ベートーヴェンの弦楽四重奏曲全集では、おそらくアルバンベルク弦楽四重奏団の演奏がもっとも有名で評価も高いものと思います。このブダペストQはアルバンベルクQが出るまでは代表的なステレオ録音とされていたもので、実際LPレコードで繰り返し聞いたものです。

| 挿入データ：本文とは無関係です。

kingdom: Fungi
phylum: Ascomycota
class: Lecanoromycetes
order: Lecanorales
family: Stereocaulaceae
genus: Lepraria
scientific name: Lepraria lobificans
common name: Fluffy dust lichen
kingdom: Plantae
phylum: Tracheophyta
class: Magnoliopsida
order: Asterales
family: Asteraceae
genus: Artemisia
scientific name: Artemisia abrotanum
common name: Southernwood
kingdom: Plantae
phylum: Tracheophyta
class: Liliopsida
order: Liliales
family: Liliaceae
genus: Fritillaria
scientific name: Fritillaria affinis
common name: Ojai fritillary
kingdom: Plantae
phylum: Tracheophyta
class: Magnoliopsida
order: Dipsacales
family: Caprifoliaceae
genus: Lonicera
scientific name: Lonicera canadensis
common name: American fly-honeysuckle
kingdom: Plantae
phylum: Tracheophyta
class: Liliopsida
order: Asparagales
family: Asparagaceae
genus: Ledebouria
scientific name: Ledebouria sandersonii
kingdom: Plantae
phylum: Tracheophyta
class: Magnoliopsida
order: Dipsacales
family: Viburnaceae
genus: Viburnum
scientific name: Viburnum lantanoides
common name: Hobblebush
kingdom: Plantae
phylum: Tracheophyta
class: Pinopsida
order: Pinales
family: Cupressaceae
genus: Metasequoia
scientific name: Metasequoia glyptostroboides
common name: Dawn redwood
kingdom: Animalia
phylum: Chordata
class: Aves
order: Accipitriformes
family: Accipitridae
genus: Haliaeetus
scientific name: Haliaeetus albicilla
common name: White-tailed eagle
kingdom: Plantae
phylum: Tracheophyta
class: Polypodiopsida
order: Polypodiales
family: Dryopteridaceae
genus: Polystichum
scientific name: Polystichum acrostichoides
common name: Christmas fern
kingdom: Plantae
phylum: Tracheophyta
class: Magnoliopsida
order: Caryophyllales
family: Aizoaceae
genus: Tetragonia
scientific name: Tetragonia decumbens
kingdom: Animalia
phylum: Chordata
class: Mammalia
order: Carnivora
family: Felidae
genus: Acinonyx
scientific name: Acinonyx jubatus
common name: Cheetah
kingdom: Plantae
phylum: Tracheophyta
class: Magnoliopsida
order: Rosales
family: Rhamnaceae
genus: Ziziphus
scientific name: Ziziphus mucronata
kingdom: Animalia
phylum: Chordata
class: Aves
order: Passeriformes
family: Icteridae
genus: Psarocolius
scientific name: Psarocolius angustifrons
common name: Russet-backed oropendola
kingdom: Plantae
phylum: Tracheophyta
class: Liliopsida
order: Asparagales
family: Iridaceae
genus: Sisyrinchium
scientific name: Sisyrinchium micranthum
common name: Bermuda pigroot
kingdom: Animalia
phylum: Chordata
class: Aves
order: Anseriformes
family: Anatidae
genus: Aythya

アルバンベルクQとブダペストQを聴き比べると、隙のないアルバンベルク、人の息づかいが聞こえるブダペストと言ったところでしょうか。音づくりの違いもあって、アルバンベルクQの演奏はまるで機械が演奏しているような、あるいは宇宙の彼方から音楽だけが響いてくるような感じがするのに対して、ブダペストQは弓のこすれる音が聞こえるような、楽譜をめくるのがみえるような、いかにも四人のメンバーが力を合わせてベートーヴェンの音楽を作り上げていくのが感動的です。
これはベートーヴェンの弦楽四重奏曲に何を求めるかよって、どちらの演奏がふさわしいか違ってくるのではないでしょうか。特に後期の弦楽四重奏曲は気軽に聞けるような曲ではなく、しかし一生聞き続けていきたい、もし聞いてない方がいれば是非とも聞くことをお勧めしたい、人類の宝としかいいようのないものです。これ以外にもラサールQ、スメタナQなども聴き比べることで曲のすばらしさは一層際だちます。